Pourquoi pas l'écriture ?


          Pour traiter du sujet qui me hantait, il aurait fallu que j'aie au moins le talent de Primo Levi ! L'avantage du cinéma, c'est qu'il n'est pas nécessaire de bien écrire. On peut raconter une histoire en recueillant des témoignages. Et puis, il y a des modèles, des géants qui m'ont donné envie de continuer: Roberto Rossellini, Alain Resnais, Satyajit Ray, Yasujiro Ozu, Ken Loach, etc. Ils m'ont aidé à revenir à la vie, à être sage.


Aujourd'hui, où en êtes-vous ?


          J'ai compris que lorsque les Cambodgiens parlent de justice karmique, ça ne veut pas dire qu'ils sont fatalistes, mais qu'ils n'ont pas d'autres références. J'étais moi-même imbriqué dans ce mode de pensée. Il m'a fallu onze ans pour en sortir. Pour eux, se référer à la justice du destin ne signifie pas qu'ils rejetteraient la justice humaine si on leur en offrait la possibilité.


Juger les responsables est donc impératif ?


          Pas pour punir, mais pour mieux comprendre.

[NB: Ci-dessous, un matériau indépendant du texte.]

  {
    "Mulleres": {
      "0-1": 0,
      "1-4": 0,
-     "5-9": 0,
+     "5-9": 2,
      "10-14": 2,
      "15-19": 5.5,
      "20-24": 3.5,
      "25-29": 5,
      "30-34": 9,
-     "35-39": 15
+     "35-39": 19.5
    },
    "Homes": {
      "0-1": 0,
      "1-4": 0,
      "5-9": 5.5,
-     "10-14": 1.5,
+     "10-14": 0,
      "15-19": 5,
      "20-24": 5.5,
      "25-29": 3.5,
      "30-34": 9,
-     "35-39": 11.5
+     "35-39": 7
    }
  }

On ne sauvera pas le Cambodge en mettant quelques bonshommes de 80 ans en prison. Mais je voudrais que Khieu Samphan (chef de l'Etat du Kampuchéa démocratique, nom donné par les Khmers rouges à leur régime politique) s'explique et qu'il nous aide à écrire notre histoire. Tant que ce ne sera pas fait, on ne pourra pas tourner la page. Jusqu'à présent, les livres d'école parlent des 3 ans, 8 mois et 21 jours d'un régime sanguinaire. C'est tout. Les jeunes ne comprennent pas. A la fac, il y en a même qui prétendent que l'égalité sous les Khmers rouges, ce n'était pas si mal. Dans l'abstrait, d'accord. Mais quand on coupe la tête à tout le monde pour qu'il y ait égalité, je ne marche plus.

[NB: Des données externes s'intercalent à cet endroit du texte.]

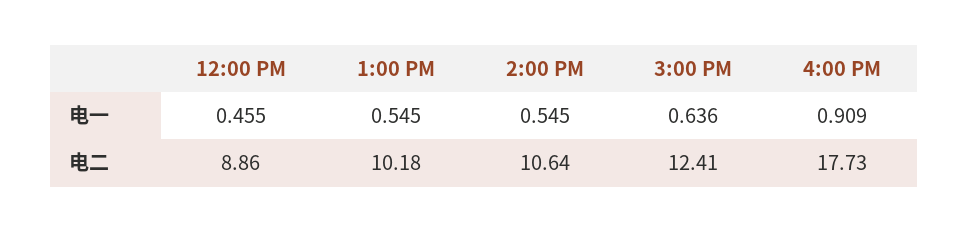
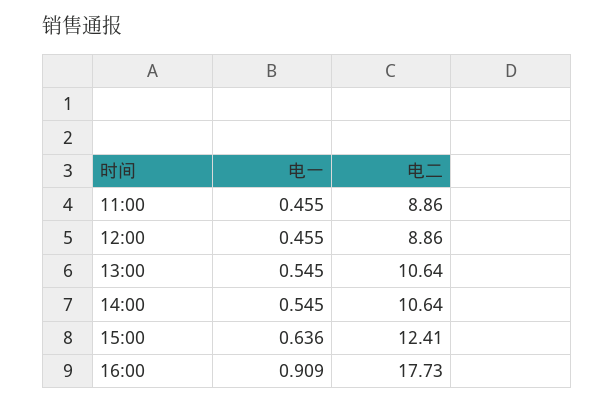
  {
    "12:00 PM": {
      "电一": 0.455,
      "电二": 8.86
    },
    "1:00 PM": {
      "电一": 0.545,
-     "电二": 10.18
+     "电二": 10.64
    },
    "2:00 PM": {
      "电一": 0.545,
      "电二": 10.64
    },
    "3:00 PM": {
      "电一": 0.636,
      "电二": 12.41
    },
    "4:00 PM": {
      "电一": 0.909,
      "电二": 17.73
-   }
+   },
+   "11:00": {
+     "电一": 0.455,
+     "电二": 8.86
+   }
  }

Que retenez-vous du procès de Douch (en attendant celui d'autres dignitaires Khmers rouges) ?



          Je ne supporte pas que le tribunal ne l'ait pas poussé dans ses retranchements, n'ait pas convoqué à la barre Nuon Chéa, numéro 2 du régime. C'est le patron de Douch quand même. Les CETC (Chambres extraordinaires au sein des tribunaux cambodgiens) ont raté une occasion de montrer comment la machine de mort s'installe.


Pourquoi les "bourreaux" n'ont-ils pas de cauchemars ?

          Quand vous tuez un poisson, vous faites des cauchemars, vous ? Les gens que j'ai rencontrés ne sont pas horrifiés par ce qu'ils ont fait, mais ils veulent comprendre, eux aussi. Une fois, un assassin m'a regardé en face et m'a dit: "Pourquoi moi ? Je cultivais les rizières et un soir, on est venu me chercher. Pourquoi m'a-t-on choisi pour exécuter les gens ? Pourquoi pas vous ?" Que répondre ? En face de lui, il voyait des hommes réduits à l'état de bêtes qui mangeaient des lézards et se battaient pour un grain de riz.


Vos films sont-ils aussi destinés aux Cambodgiens ?

 

          Une fois, sous les Khmers rouges, j'ai été hospitalisé, à l'article de la mort. On m'avait déjà mis avec les macchabées. Instinctivement, je savais que si je ne bougeais pas de là, je mourrais. Arrive un bonhomme qui m'offre la moitié de sa couche. "Tu ne dois pas rester là", m'a-t-il dit. Je lui dois la vie. Quel courage de m'avoir accueilli ! Plus d'une fois, j'ai été sauvé par des élans d'humanité fulgurants alors qu'on était comme des bêtes. Je dois être digne de ces gestes.

          Et surtout, j'aimerais faire comprendre aux Cambodgiens qu'ils ont en eux cette lueur d'humanité. Tous mes films racontent cela. Ecrire un livre ou faire un film est pour moi une manière de dire: ils ont échoué. En quelque sorte, ils n'ont pas réussi à tuer complètement mes parents.
 


Propos recueillis par Joël Isselé



Paru initialement dans la revue en ligne L’Autre Voie n°9.